Curriculum Vitae of Prof. Dr.
György Németh
György Németh
was born on 25 June 1956 in Kaposvár, Hungary. In
1980 he finished his studies in Hungarian Language and Literature and History
at the Faculty of Arts, ELTE, Budapest, and, in 1982 in Ancient Greek. In 1982
he received his summa cum laude doctor's degree under the supervision of
Professor István Hahn with his dissertation titled
"Athéni belpolitika a peloponnésosi háború utolsó szakaszában"
(Internal politics in Athens during the final period of the Peloponnesian War).
In 1981 he began to work in the Department of Ancient History at ELTE.
In 1985 he spent six months
in Athens with a scholarship at the German Archaeological Institute and in the Epigraphical Museum. In 1986 and 1999 he was invited to the
Fondation Hardt in Vandoeuvres, Switzerland, and researched the Greek
inscriptions of the Ermitage in St. Petersburg. In
1988/9 he studied under Professors G.A. Lehmann and W. Eck in a postgraduate
course in Cologne. In 1993/4 he held a Humboldt scholarship at the University
of Cologne and in 2003 and 2005 in Heidelberg.
He took part and presented
papers in many international conferences (1979 FIEC, Budapest; 1982 EIRENE,
Prague; 1985 Internationales Kolloquium
archaische und klassische griechische Plastik, Athens; 1986
EIRENE, Berlin; 1987 Congrès International d' Epigraphie Grecque et Latine, Sofia; 1988 EIRENE, Budapest; 1989 FIEC, Pisa; 1991
Ancient Greek Cult Practice from the Epigraphical
Evidence, Athens; 1992 Congrès International
d' Epigraphie Grecque et Latine, Nîmes; 1997 Congrès International d' Epigraphie
Grecque et Latine, Rome,
1999 FIEC, Kavala; 2002 Congrès
International d' Epigraphie Grecque
et Latine, Barcelona; Antike
Historiographie und ihre Rezeption, Budapest; Convegno Internazionale di Studi democrazia e antidemocrazia nel mondo greco, Chieti; Mensa
Rotunda Epigraphiae Dacicae
Pannonicaeque, Sarmizegetusa,
2003; The Jewish Amulet of Halbturn, Austria. An International Symposium, Wien; Contextos
Mágicos, Roma in 2009).
He gave lectures in Jena in
1983, in Heidelberg and Cologne in 1990, at the University of Cologne in 1993,
at the University of Göttingen in 1994, at the
University of Barcelona in 1998 and 2000, and at the University Babeş-Bolyai in Cluj-Napoca in 2000, 2001 and 2002, at the
University of Rostock in 2005. In Febr-March 2009, he
was guest professor in Clermont-Ferrand (Université Blaise Pascal).
From 1 July 1987 he was
assistant lecturer in the Department of Ancient History at ELTE University,
Budapest, from 1993 assistant professor, but he was also a lecturer at KLTE
University, Debrecen. In 1997–2008 he was head of the Department of Ancient
History at KLTE. In 2007 he became head of the Department of Ancient History at
ELTE, Budapest.
In 1992 he became candidate
of History (PhD). He acquired the title dr. phil. habil.

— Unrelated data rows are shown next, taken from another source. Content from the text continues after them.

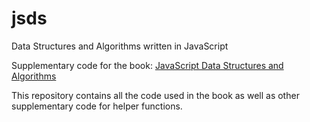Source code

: # jsds
Data Structures and Algorithms written in JavaScript

Supplementary code for the book: [JavaScript Data Structures and Algorithms](https://leanpub.com/javascriptdatastructuresandalgorithms)

This repository contains all the code used in the book as well as other supplementary code for helper functions.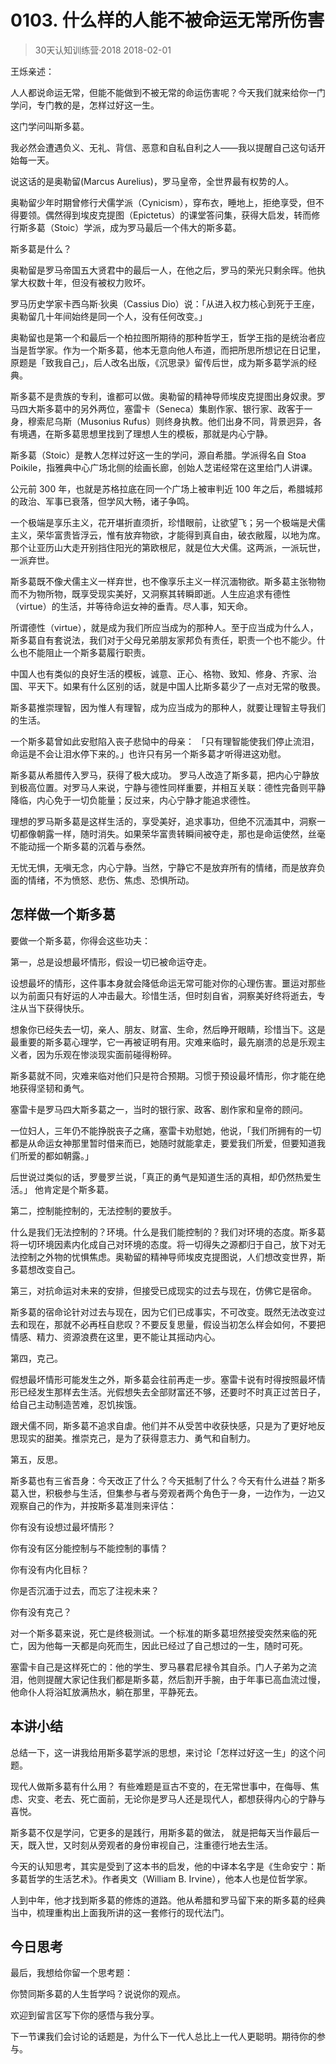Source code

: # 0103. 什么样的人能不被命运无常所伤害
> 30天认知训练营·2018
2018-02-01

王烁亲述：

人人都说命运无常，但能不能做到不被无常的命运伤害呢？今天我们就来给你一门学问，专门教的是，怎样过好这一生。 

这门学问叫斯多葛。 

我必然会遭遇负义、无礼、背信、恶意和自私自利之人——我以提醒自己这句话开始每一天。

说这话的是奥勒留(Marcus Aurelius)，罗马皇帝，全世界最有权势的人。 

奥勒留少年时期曾修行犬儒学派（Cynicism），穿布衣，睡地上，拒绝享受，但不得要领。偶然得到埃皮克提图（Epictetus）的课堂答问集，获得大启发，转而修行斯多葛（Stoic）学派，成为罗马最后一个伟大的斯多葛。 

斯多葛是什么？

奥勒留是罗马帝国五大贤君中的最后一人，在他之后，罗马的荣光只剩余晖。他执掌大权数十年，但没有被权力败坏。

罗马历史学家卡西乌斯·狄奥（Cassius Dio）说：「从进入权力核心到死于王座，奥勒留几十年间始终是同一个人，没有任何改变。」

奥勒留也是第一个和最后一个柏拉图所期待的那种哲学王，哲学王指的是统治者应当是哲学家。作为一个斯多葛，他本无意向他人布道，而把所思所想记在日记里，原题是「致我自己」，后人改名出版，《沉思录》留传后世，成为斯多葛学派的经典。

斯多葛不是贵族的专利，谁都可以做。奥勒留的精神导师埃皮克提图出身奴隶。罗马四大斯多葛中的另外两位，塞雷卡（Seneca）集剧作家、银行家、政客于一身，穆索尼乌斯（Musonius Rufus）则终身执教。他们出身不同，背景迥异，各有境遇，在斯多葛思想里找到了理想人生的模板，那就是内心宁静。 

斯多葛（Stoic）是教人怎样过好这一生的学问，源自希腊。学派得名自 Stoa Poikile，指雅典中心广场北侧的绘画长廊，创始人芝诺经常在这里给门人讲课。 

公元前 300 年，也就是苏格拉底在同一个广场上被审判近 100 年之后，希腊城邦的政治、军事已衰落，但学风大畅，诸子争鸣。

一个极端是享乐主义，花开堪折直须折，珍惜眼前，让欲望飞；另一个极端是犬儒主义，荣华富贵皆浮云，惟有放弃物欲，才能得到真自由，破衣敝履，以地为席。那个让亚历山大走开别挡住阳光的第欧根尼，就是位大犬儒。这两派，一派玩世，一派弃世。 

斯多葛既不像犬儒主义一样弃世，也不像享乐主义一样沉湎物欲。斯多葛主张物物而不为物所物，既享受现实美好，又洞察其转瞬即逝。人生应追求有德性（virtue）的生活，并等待命运女神的垂青。尽人事，知天命。

所谓德性（virtue），就是成为我们所应当成为的那种人。至于应当成为什么人，斯多葛自有套说法，我们对于父母兄弟朋友家邦负有责任，职责一个也不能少。什么也不能阻止一个斯多葛履行职责。

中国人也有类似的良好生活的模板，诚意、正心、格物、致知、修身、齐家、治国、平天下。如果有什么区别的话，就是中国人比斯多葛少了一点对无常的敬畏。

斯多葛推崇理智，因为惟人有理智，成为应当成为的那种人，就要让理智主导我们的生活。

一个斯多葛曾如此安慰陷入丧子悲恸中的母亲： 「只有理智能使我们停止流泪，命运是不会让泪水停下来的。」也许只有另一个斯多葛才听得进这劝慰。 

斯多葛从希腊传入罗马，获得了极大成功。 罗马人改造了斯多葛，把内心宁静放到极高位置。对罗马人来说，宁静与德性同样重要，并相互关联：德性完备则平静降临，内心免于一切负能量；反过来，内心宁静才能追求德性。

理想的罗马斯多葛是这样生活的，享受美好，追求事功，但绝不沉湎其中，洞察一切都像朝露一样，随时消失。如果荣华富贵转瞬间被夺走，那也是命运使然，丝毫不能动摇一个斯多葛的沉着与泰然。

无忧无惧，无嗔无念，内心宁静。当然，宁静它不是放弃所有的情绪，而是放弃负面的情绪，不为愤怒、悲伤、焦虑、恐惧所动。

## 怎样做一个斯多葛

要做一个斯多葛，你得会这些功夫： 

第一，总是设想最坏情形，假设一切已被命运夺走。 

设想最坏的情形，这件事本身就会降低命运无常可能对你的心理伤害。噩运对那些以为前面只有好运的人冲击最大。珍惜生活，但时刻自省，洞察美好终将逝去，专注从当下获得快乐。 

想象你已经失去一切，亲人、朋友、财富、生命，然后睁开眼睛，珍惜当下。这是最重要的斯多葛心理学，它一再被证明有用。灾难来临时，最先崩溃的总是乐观主义者，因为乐观在惨淡现实面前碰得粉碎。

斯多葛就不同，灾难来临对他们只是符合预期。习惯于预设最坏情形，你才能在绝地获得坚韧和勇气。 

塞雷卡是罗马四大斯多葛之一，当时的银行家、政客、剧作家和皇帝的顾问。

一位妇人，三年仍不能挣脱丧子之痛，塞雷卡劝慰她，他说，「我们所拥有的一切都是从命运女神那里暂时借来而已，她随时就能拿走，要爱我们所爱，但要知道我们所爱的都如朝露。」 

后世说过类似的话，罗曼罗兰说，「真正的勇气是知道生活的真相，却仍然热爱生活。」 他肯定是个斯多葛。 

第二，控制能控制的，无法控制的要放手。 

什么是我们无法控制的？环境。什么是我们能控制的？我们对环境的态度。斯多葛将一切环境因素内化成自己对环境的态度。将一切得失之源都归于自己，放下对无法控制之外物的忧惧焦虑。奥勒留的精神导师埃皮克提图说，人们想改变世界，斯多葛想改变自己。 

第三，对抗命运对未来的安排，但接受已成现实的过去与现在，仿佛它是宿命。 

斯多葛的宿命论针对过去与现在，因为它们已成事实，不可改变。既然无法改变过去和现在，那就不必再枉自悲叹？不要反复思量，假设当初怎么样会如何，不要把情感、精力、资源浪费在这里，更不能让其摇动内心。 

第四，克己。 

假想最坏情形可能发生之外，斯多葛会往前再走一步。塞雷卡说有时得按照最坏情形已经发生那样去生活。光假想失去全部财富还不够，还要时不时真正过苦日子，给自己主动制造苦难，忍饥挨饿。

跟犬儒不同，斯多葛不追求自虐。他们并不从受苦中收获快感，只是为了更好地反思现实的甜美。推崇克己，是为了获得意志力、勇气和自制力。 

第五，反思。 

斯多葛也有三省吾身：今天改正了什么？今天抵制了什么？今天有什么进益？斯多葛入世，积极参与生活，但集参与者与旁观者两个角色于一身，一边作为，一边又观察自己的作为，并按斯多葛准则来评估： 

你有没有设想过最坏情形？ 

你有没有区分能控制与不能控制的事情？ 

你有没有内化目标？ 

你是否沉湎于过去，而忘了注视未来？ 

你有没有克己？ 

对一个斯多葛来说，死亡是终极测试。一个标准的斯多葛坦然接受突然来临的死亡，因为他每一天都是向死而生，因此已经过了自己想过的一生，随时可死。 

塞雷卡自己是这样死亡的：他的学生、罗马暴君尼禄令其自杀。门人子弟为之流泪，他则提醒大家记住我们都是斯多葛，然后割开手腕，由于年事已高血流过慢，他命仆人将浴缸放满热水，躺在那里，平静死去。 

## 本讲小结

总结一下，这一讲我给用斯多葛学派的思想，来讨论「怎样过好这一生」的这个问题。 

现代人做斯多葛有什么用？ 有些难题是亘古不变的，在无常世事中，在侮辱、焦虑、灾变、老去、死亡面前，无论你是罗马人还是现代人，都想获得内心的宁静与喜悦。 

斯多葛不仅是学问，它更多的是践行，用斯多葛的做法， 就是把每天当作最后一天，既入世，又时刻从旁观者的身份审视自己，注重德行地去生活。 

今天的认知思考，其实是受到了这本书的启发，他的中译本名字是《生命安宁：斯多葛哲学的生活艺术》。作者奥文（William B. Irvine），他本人也是位哲学家。

人到中年，他才找到斯多葛的修炼的道路。他从希腊和罗马留下来的斯多葛的经典当中，梳理重构出上面我所讲的这一套修行的现代法门。  

## 今日思考

最后，我想给你留一个思考题：

你赞同斯多葛的人生哲学吗？说说你的观点。

欢迎到留言区写下你的感悟与我分享。

下一节课我们会讨论的话题是，为什么下一代人总比上一代人更聪明。期待你的参与。

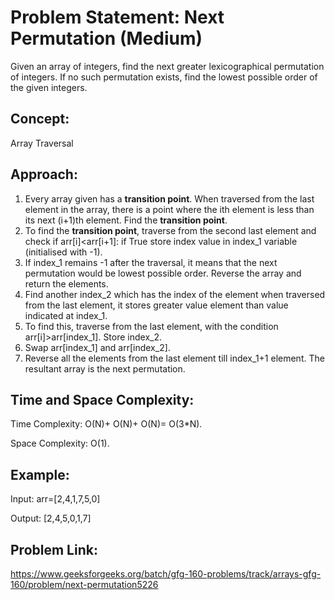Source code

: # Problem Statement: Next Permutation (Medium)
Given an array of integers, find the next greater lexicographical permutation of integers. If no such permutation exists, find the lowest possible order of the given integers.

## Concept:
Array Traversal

## Approach: 
1. Every array given has a **transition point**. When traversed from the last element in the array, there is a point where the ith element is less than its next (i+1)th element. Find the **transition point**.
2. To find the **transition point**, traverse from the second last element and check if arr[i]<arr[i+1]: if True store index value in index_1 variable (initialised with -1).
3. If index_1 remains -1 after the traversal, it means that the next permutation would be lowest possible order. Reverse the array and return the elements.
4. Find another index_2 which has the index of the element when traversed from the last element, it stores greater value element than value indicated at index_1.
5. To find this, traverse from the last element, with the condition arr[i]>arr[index_1]. Store index_2.
6. Swap arr[index_1] and arr[index_2].
7. Reverse all the elements from the last element till index_1+1 element. The resultant array is the next permutation.

## Time and Space Complexity:
Time Complexity: O(N)+ O(N)+ O(N)= O(3*N).

Space Complexity: O(1).

## Example: 
Input: arr=[2,4,1,7,5,0]

Output: [2,4,5,0,1,7]

## Problem Link:
https://www.geeksforgeeks.org/batch/gfg-160-problems/track/arrays-gfg-160/problem/next-permutation5226
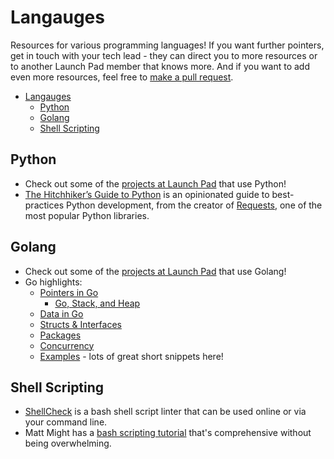 # Langauges

Resources for various programming languages! If you want further pointers, get
in touch with your tech lead - they can direct you to more resources or to
another Launch Pad member that knows more. And if you want to add even more
resources, feel free to [make a pull request](../CONTRIBUTING.md).

* [Langauges](#langauges)
  * [Python](#python)
  * [Golang](#golang)
  * [Shell Scripting](#shell-scripting)

## Python

* Check out some of the
  [projects at Launch Pad](https://github.com/ubclaunchpad?language=python)
  that use Python!
* [The Hitchhiker’s Guide to Python](https://docs.python-guide.org) is an
  opinionated guide to best-practices Python development, from the creator of
  [Requests](http://docs.python-requests.org/en/latest/), one of the most
  popular Python libraries.

## Golang

* Check out some of the
  [projects at Launch Pad](https://github.com/ubclaunchpad?language=go)
  that use Golang!
* Go highlights:
  * [Pointers in Go](https://www.golang-book.com/books/intro/8)
    * [Go, Stack, and Heap](https://stackoverflow.com/questions/10866195/stack-vs-heap-allocation-of-structs-in-go-and-how-they-relate-to-garbage-collec)
  * [Data in Go](https://golang.org/doc/effective_go.html?#data)
  * [Structs & Interfaces](https://www.golang-book.com/books/intro/9)
  * [Packages](https://www.golang-book.com/books/intro/11)
  * [Concurrency](https://golang.org/doc/effective_go.html?#concurrency)
  * [Examples](https://gobyexample.com/) - lots of great short snippets here!

## Shell Scripting

* [ShellCheck](https://www.shellcheck.net) is a bash shell script linter
  that can be used online or via your command line.
* Matt Might has a
  [bash scripting tutorial](http://matt.might.net/articles/bash-by-example/)
  that's comprehensive without being overwhelming.
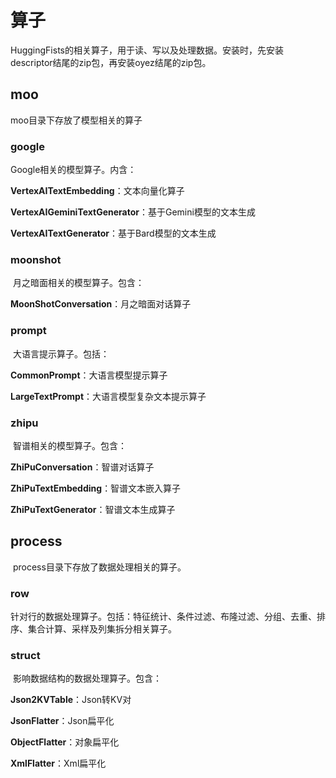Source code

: # 算子
 ​HuggingFists的相关算子，用于读、写以及处理数据。安装时，先安装descriptor结尾的zip包，再安装oyez结尾的zip包。
## moo
 ​moo目录下存放了模型相关的算子
### google
 ​Google相关的模型算子。内含：
 
 **VertexAITextEmbedding**：文本向量化算子
 
 **VertexAIGeminiTextGenerator**：基于Gemini模型的文本生成
 
 **VertexAITextGenerator**：基于Bard模型的文本生成
### moonshot
​ 月之暗面相关的模型算子。包含：

 **MoonShotConversation**：月之暗面对话算子
### prompt
​ 大语言提示算子。包括：

 **CommonPrompt**：大语言模型提示算子
 
 **LargeTextPrompt**：大语言模型复杂文本提示算子
### zhipu
​	智谱相关的模型算子。包含：

  **ZhiPuConversation**：智谱对话算子
  
  **ZhiPuTextEmbedding**：智谱文本嵌入算子
  
  **ZhiPuTextGenerator**：智谱文本生成算子
## process
​	process目录下存放了数据处理相关的算子。
### row
​	针对行的数据处理算子。包括：特征统计、条件过滤、布隆过滤、分组、去重、排序、集合计算、采样及列集拆分相关算子。
### struct
​	影响数据结构的数据处理算子。包含：

  **Json2KVTable**：Json转KV对
  
  **JsonFlatter**：Json扁平化
  
  **ObjectFlatter**：对象扁平化
  
  **XmlFlatter**：Xml扁平化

in 1997 with the dissertation "The world of
poleis". On 15 December 2000 he became dr. of the Hungarian Academy of
Sciences with the dissertation "Micro- and macrosocial
survival strategies in archaic Greece". From 1 July 2001 he is professor
of the Universities ELTE, Budapest and DE Debrecen,
from 1 September 2002 he is associate professor of the University Babes-Bolyai, Cluj-Napoca (Romania). His fields of research
include archaic and classical Greece, internal politics of Athens in the 5th
c. B.C., Greek epigraphy and Greek magic. In 1991 he received the Révay Prize of the Hungarian Society of Classical Studies
with his review on the Inscriptiones Graecae I3. He is member of the Hungarian Society of Classical
Studies and the Association Internationale d`Epigraphie Grecque et Latine. From 1998 he is
corresponding member of the Reial Acadèmia
de Bones Lletres (Barcelona). Since 1999 he is the
president of the Epigraphical Work Group of the
Hungarian Academy of Sciences. In 2000 he won the Károly
Maróth Prize.
He is editor-in-chief and
editorial board member of several Hungarian and international journals (Acta Classica Univ. Debrecen;
Hungarian Polis Studies; Acta Antiqua
1999–2004; Ókor; etc.). He published about thirty
independent books and more than a hundred studies in Hungarian, English,
German, and French. Currently he supervises a project in ancient magic (Ancient
magic, parallel researches: Curse tablets and magic gems, OTKA K81332),
and member
of the research group Espacios
de penumbra: Cartografia de la actividad magico-religiosa en el Occidente del Imperio romano (Ref. FFI 2008–01511 / FISO).